-- Material supplied follows --

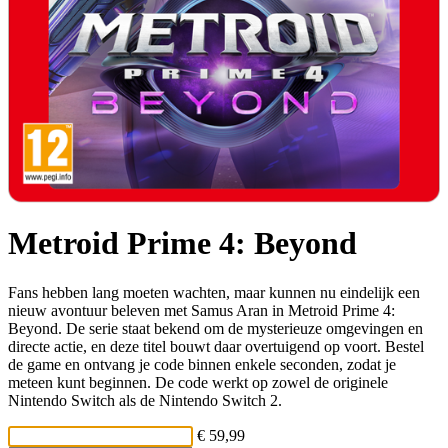
Metroid Prime 4: Beyond
Fans hebben lang moeten wachten, maar kunnen nu eindelijk een
nieuw avontuur beleven met Samus Aran in Metroid Prime 4:
Beyond. De serie staat bekend om de mysterieuze omgevingen en
directe actie, en deze titel bouwt daar overtuigend op voort. Bestel
de game en ontvang je code binnen enkele seconden, zodat je
meteen kunt beginnen. De code werkt op zowel de originele
Nintendo Switch als de Nintendo Switch 2.
€ 59,99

-- Material supplied concluded --

> _Exercise objective_
Please write out the material again, substituting "de premiejager" for "Samus Aran" and changing nothing else. Leave out the pictures.

> _Exercise output_
Metroid Prime 4: Beyond
Fans hebben lang moeten wachten, maar kunnen nu eindelijk een
nieuw avontuur beleven met de premiejager in Metroid Prime 4:
Beyond. De serie staat bekend om de mysterieuze omgevingen en
directe actie, en deze titel bouwt daar overtuigend op voort. Bestel
de game en ontvang je code binnen enkele seconden, zodat je
meteen kunt beginnen. De code werkt op zowel de originele
Nintendo Switch als de Nintendo Switch 2.
€ 59,99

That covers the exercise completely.